▶ [Exercise aim] Pick up the interview about the game Witchfire after its last answer and keep it going.

(Excerpt to read)

Witchfire has already sold over 500,000 copies in Early Access and amassed more than 1.6 million wishlists: How have you managed to attract so many players?
I don’t think it’s one thing, but it starts with: this is Dark Souls with guns. And I think that a lot of people just wanted this for a long time.
The other thing must be visuals. For Ethan Carter, we marketed it by mentioning photogrammetry. There’s something that is still magic to me [about photogrammetry]: you take a lot of photos of the object, put it into the software, and it spits out a game-ready object. It’s not as simple as this, but that’s the gist of it.
So we marketed the game by showing how we used photogrammetry, and our internal motto was ‘come for the graphics, but stay for the story’. And I think in the case of Witchfire, players come for the graphics, but stay for the gameplay. The story will be added too, but for now it’s mostly the gameplay.
And the third thing is, I think I’ve managed to organize a team that is pure talent, passion, and experience. Experience is the least important thing for me, but passion and talent is extremely important.
When you have a team that is confident, it’s a death of ego – which is very useful for game making, because you are very open to criticizing each other. And when you see a critique of your work, you understand it’s not anything against you, because everybody on the team understands you’re really good at your job, but you’re not perfect and you make mistakes.
So because it’s an egoless process, you think about this particular critique in a different light, and we can be much more honest during our development of the game.
One of the key things about Witchfire is you’ve got a very small team. I think it’s 27 full-time employees, is that right?
It’s 26 or 27. I think it’s 26, but it doesn’t make much of a difference, it’s still a relatively small team. And it’s worth mentioning that we only grew to this size in the last two years. For most of the development, we were only 12 people, and we were able to grow because of the sales.

(End Excerpt to read)
(Available data)

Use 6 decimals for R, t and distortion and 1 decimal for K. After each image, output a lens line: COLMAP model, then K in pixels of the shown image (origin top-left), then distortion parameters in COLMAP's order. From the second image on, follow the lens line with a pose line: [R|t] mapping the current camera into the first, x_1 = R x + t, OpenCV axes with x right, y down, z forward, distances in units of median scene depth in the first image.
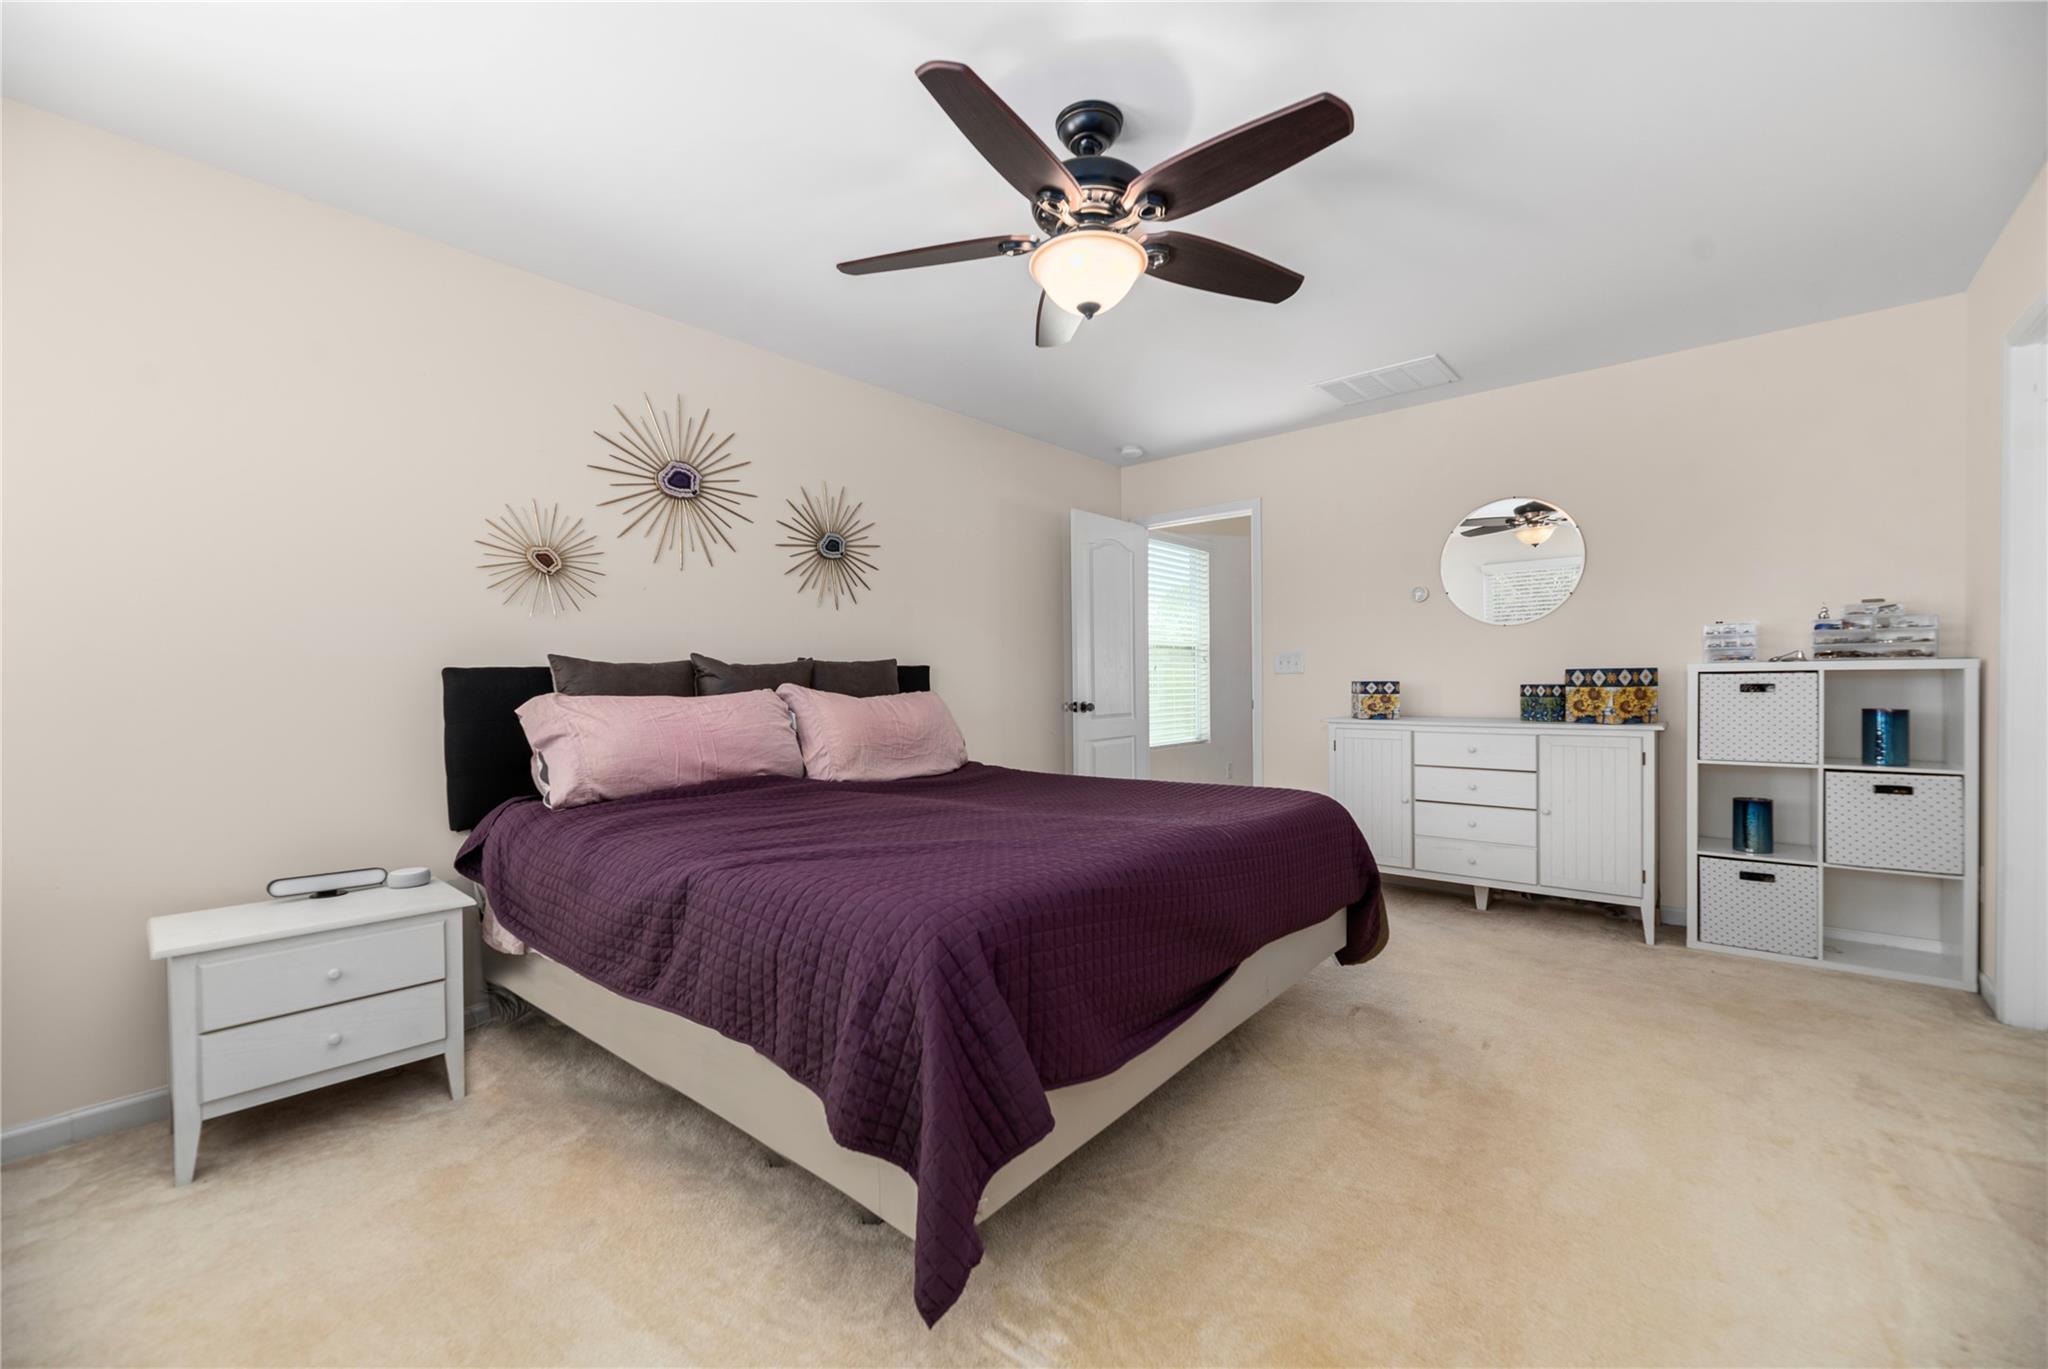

(End Available data)

▶ [Response area]
Team size is something that a lot of people are talking about in the industry. We had a feature recently where the director of Assassins Creed Unity was saying that the “future lies in smaller teams.” I’m wondering whether a team of around 30 is the ideal size – because we had a similarly sized team for Clair Obscur, and No Law, the new game from Neon Giant, is also being made by around 30 people. Do you think that’s the sweet spot?
I went to a developers conference in Poland, and I met with a lot of friends who are owners of small studios or CEOs of gigantic ones, and I asked every single one of them exactly this question: “What do you think is the magic number?” And every single answer was different. It went from 25 to 100.
For me, the number doesn’t matter – but when you stop recognizing people, this is when you’ve grown too big. I remember at People Can Fly, when we were 60-something [people], I still recognized everybody, and there was a connection there. But we kept growing, and one day I saw a guy in the studio and I realized I didn’t know whether he was a guest or a newly hired developer – and he was actually a developer. That’s when I realized something was changing.
Obviously you can thrive as a giant studio. I don’t think Naughty Dog is very small, for example, and CD Projekt, they have large teams. But I do agree that there is something special when you have a team where everybody is still mentally connected.
What is that special thing? Is it about the speed of decision-making, for example?
Well, when we started The Astronauts, we said to ourselves, “We’d rather downscale the project to the team, rather than grow the team to the project.” Even if we had the money, we wouldn’t do that. And the reason was we only wanted to work with the best, because during the development of Bulletstorm or Gears, I had a taste of that, and then I thought, “This is what I want to do for the rest of my life.” So I don’t care if the project is big or small, I only want to work with like-minded people: really passionate, really talented people.
Valve hires people that can be self-organized. They don’t really need a producer with a whip in order to create something. But when you have passionate people, this comes naturally. You also remove a lot of traction, because you just mention something to the guy, he gets it very quickly, you iterate, and then it’s done.
Last year, I watched a video from Steve Jobs where he explained how they made the first Macintosh. He said that when they were making the Mac, he decided to use only A people in the team. Now, I know it’s a little bit brutal to divide people into A, B, and C – B being mediocre and C, you can guess – but I’m quoting Steve Jobs. Because there were only A people, they realized how much more they were enjoying their work and how much better it was, how much faster it went.
“When you have a small team, it’s really important that you have the best people”
There is this old saying that ten professional soldiers are as effective as a hundred amateurs, or even a thousand, and that’s quite simply true. So when you have a small team, it’s really important that you have the best people.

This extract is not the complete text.